TLDR; Numpy leverages contiguous memory allocation and vectorizes operations over entire arrays.
I’ve used Numpy since my early programming days in Python during my undergrad in physics. I was taught we should always use Numpy when dealing with numeric computations like matrix multiplication. I knew Numpy has optimized C implementations of some operations, but I wanted to dig deeper into what’s going on under the hood to make Numpy more efficient than pure Python for matrix-like structures. After all, Python also runs C in the background.
I found good answers in the High Performance Python book, which I decided to summarize in this post.
Vectorization
Let’s assume for a moment that we can have all the data we need to run an operation on the CPU. Vectorization is a process where you apply the same operation simultaneously to multiple elements. For example, you can multiply parts of arrays at once instead of multiplying element by element.
The caveat of vectorized operations is that they run on a different part of the CPU and with different instructions than non-vectorized operations. Python doesn’t leverage vectorized operations that are possible in the CPU, so Numpy has specialized code that takes advantage of the vectorizations enabled by the CPU. That’s why vectorization is one of the reasons Numpy is faster than pure Python.
Fragmented vs. Contiguous Memory
Fragmented memory results in irrelevant data (green squares) in each memory transfer, so we need more memory transfers to pass the relevant data (blue squares) to the CPU cache.
We now know that vectorization requires all the data in the CPU. However, CPUs have limited memory, so we need to figure out how to transfer data between the RAM and the CPU’s cache.
Python lists and Numpy arrays handle data differently. Python lists store pointers to the data; meaning lists don’t hold the data we care about. Storing pointers of the data allows Python to hold multiple types of data in a list, resulting in our relevant data being fragmented in different memory locations. This fragmentation is fine for most cases, but a potential optimization becomes clear when we understand communications between the RAM and the CPU.
The data we use is initially stored in RAM and then moved to the CPU when we need to run calculations with that data. Communication between the two devices is costly in terms of time, so CPUs have a cache memory where they can store data they know they will require to run the calculations we request.

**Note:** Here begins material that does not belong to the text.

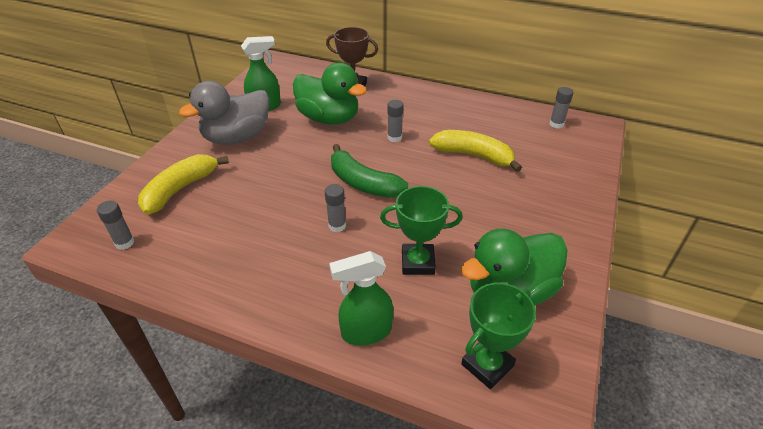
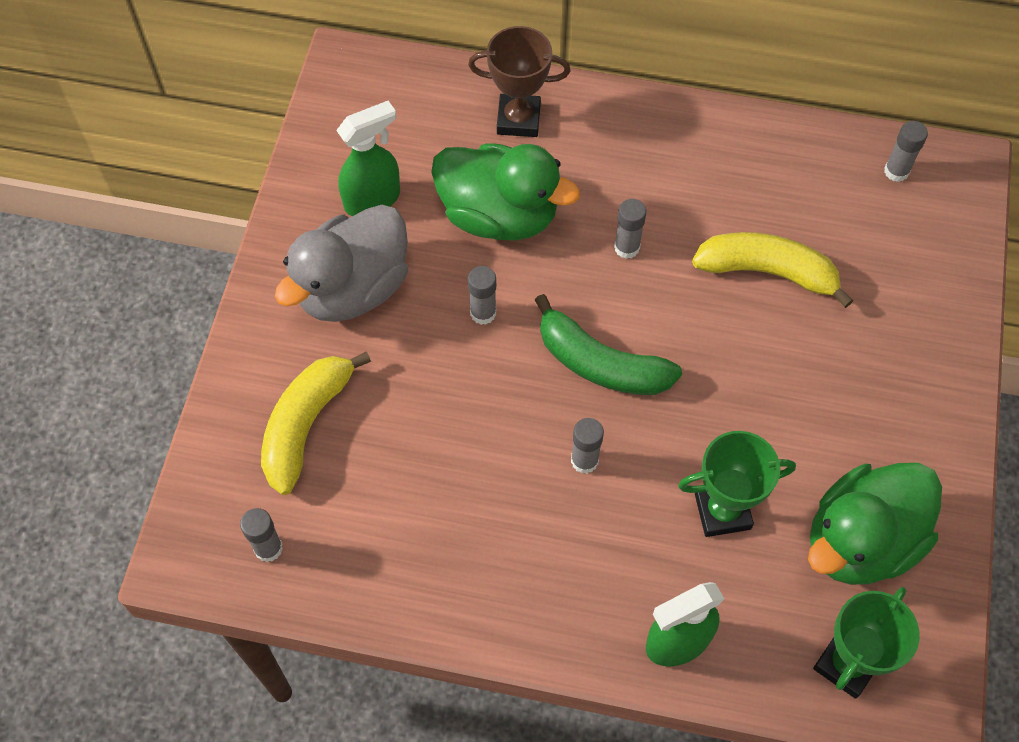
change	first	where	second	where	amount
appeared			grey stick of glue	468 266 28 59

That’s why the CPU tries to predict which data will be required and tries to transfer that data to its cache. The CPU usually makes this prediction well (using techniques like branch prediction and pipelining), so the real bottleneck is moving data quickly between the RAM and the CPU cache.
Transferring between the RAM and the CPU cache—also known as the L1/L2 cache—is done by a bus that transfers memory in blocks. We usually want to run an operation over the entire object for data structures like matrices, so we know that, eventually, we want to transfer all the elements in the matrix to the CPU. If the data we want to use is fragmented across our RAM, the transferred blocks will contain pieces that are not relevant to our calculation. If our data is stored in contiguous blocks, most of our data will be relevant to the calculation. That’s why we need fewer transfer operations than in the fragmented memory case. Using contiguous memory gets our relevant data to the CPU faster, and this optimization results in faster runtimes. You can see a comparison of the two cases in the diagram below.
Takeaways
Python is a very flexible language, but that flexibility often comes with a price we pay in performance. In our case, Python allows having lists containing elements of different types, which are challenging to store in contiguous memory without causing issues. Numpy then enforces elements in an array to be the same type to speed up calculations by reducing data transfers and leveraging vectorization. That limitation of having arrays of the same data type can be limiting for some use cases but isn’t a problem for numeric computing. That’s why Numpy works great for handling operations between numerical tensors and is faster than pure Python for those cases.